From the department of forgetting to renew certificates
-
@dcon said in From the department of forgetting to renew certificates:
@error said in From the department of forgetting to renew certificates:
Our passwords expire regularly, but we can't make new ones. Instead, there is a web portal that presents you with 30 or so random character combinations per page, and you select one from the list.
The Guaranteed-PostIt-Password policy.
Well in theory, password managers are supposed to replace post-its. In practice, even I, whom I don't consider tech-illiterate, have yet to use one (unless we consider a password-encrypted text file containing hints a password manager).
-
@Medinoc said in From the department of forgetting to renew certificates:
Well in theory, password managers are supposed to replace post-its.
They do. They also work quite well on most sites.
-
@dkf Except for the passwords to log into the computer in the first place, and for the password manager, itself. Although the post-it with my main Windows password is in my wallet, not where an opportunistic would-be snoop could easily find it, and has a bunch of passwords, most of which are no longer valid for anything, with no hint of what they might be for.
-
@dkf said in From the department of forgetting to renew certificates:
@Medinoc said in From the department of forgetting to renew certificates:
Well in theory, password managers are supposed to replace post-its.
They do. They also work quite well on most sites.
And then there are the sites which go out of their fucking way to break it.
-
@HardwareGeek said in From the department of forgetting to renew certificates:
Except for the passwords to log into the computer in the first place, and for the password manager, itself.
Those are integrated on my system, so it's one password for both. Remembering a single password (that isn't joined to a domain or anything else like that, so it isn't subject to others' pointless rules; the hardware itself remains under my control) is relatively easy.
-
@dkf said in From the department of forgetting to renew certificates:
that isn't joined to a domain or anything else like that, so it isn't subject to others' pointless rules
This is the key difference.
-
@loopback0 said in From the department of forgetting to renew certificates:
I've got three AD accounts
Lemme start counting my work-related accounts...note that I'm only including accounts that have unique passwords:
- WTFHelpdesk domain account (laptop user account)
- WTFHelpdesk's new corporate overlords' domain account (to get into email/Sharepoint/Teams/etc.)
- WTFHelpdesk phone queue software user account (since it's not domain-account-tied)
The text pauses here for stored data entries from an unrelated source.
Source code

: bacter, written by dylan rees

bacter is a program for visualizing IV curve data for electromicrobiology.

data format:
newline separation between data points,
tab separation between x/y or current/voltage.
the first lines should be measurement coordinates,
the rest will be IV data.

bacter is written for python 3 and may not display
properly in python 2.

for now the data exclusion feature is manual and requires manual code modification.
- WTFHelpdesk LMS system user number & PIN
- WTPharm Legacy domain 1 basic user account
- WTPharm Legacy domain 2 basic user account
- WTPharm Legacy domain 2 administrative account
- WTPharm new final domain basic user account
- WTPharm new final domain administrative account
- WTPharm SAP logon account
- AT&T account to manage WTPharm cellular data lines
- Verizon account to manage WTPharm cellular data lines
I think that's all of them...?
-
@Medinoc said in From the department of forgetting to renew certificates:
@dcon said in From the department of forgetting to renew certificates:
@error said in From the department of forgetting to renew certificates:
Our passwords expire regularly, but we can't make new ones. Instead, there is a web portal that presents you with 30 or so random character combinations per page, and you select one from the list.
The Guaranteed-PostIt-Password policy.
Well in theory, password managers are supposed to replace post-its. In practice, even I, whom I don't consider tech-illiterate, have yet to use one (unless we consider a password-encrypted text file containing hints a password manager).
The point of using a password manager is that it makes managing those encrypted secrets easier and at the same time makes sure that the encryption is done properly. They also help in generating long strings of random character passwords and can quickly regenerate it while still keeping a history should you want to (even with metadata when it was done, which could become unwieldy in a simple encrypted text file).
My password managers of choice are offline and both tools support auto-type to enter the password somewhere without even having to copy any secrets to the clipboard. They also hide information in the user interface so that someone shoulder-surfing can't easily read what secrets you have in your records.
@HardwareGeek said in From the department of forgetting to renew certificates:
Except for the passwords to log into the computer in the first place, and for the password manager, itself. Although the post-it with my main Windows password is in my wallet, not where an opportunistic would-be snoop could easily find it, and has a bunch of passwords, most of which are no longer valid for anything, with no hint of what they might be for.
If it helps you remember a high-quality password then writing it down just once and keeping it safe is definitely the way to go.
-
@e4tmyl33t said in From the department of forgetting to renew certificates:
I'm only including accounts that have unique passwords:
Password reuse is though.
-
@JBert said in From the department of forgetting to renew certificates:
@e4tmyl33t said in From the department of forgetting to renew certificates:
I'm only including accounts that have unique passwords:
Password reuse is though.
I meant "unique passwords" insofar as "these don't link to another AD account and have to be reset separately or remembered separately". At least 6 of those accounts all have the same password because I've been loath to put my work accounts into my personal Lastpass so far.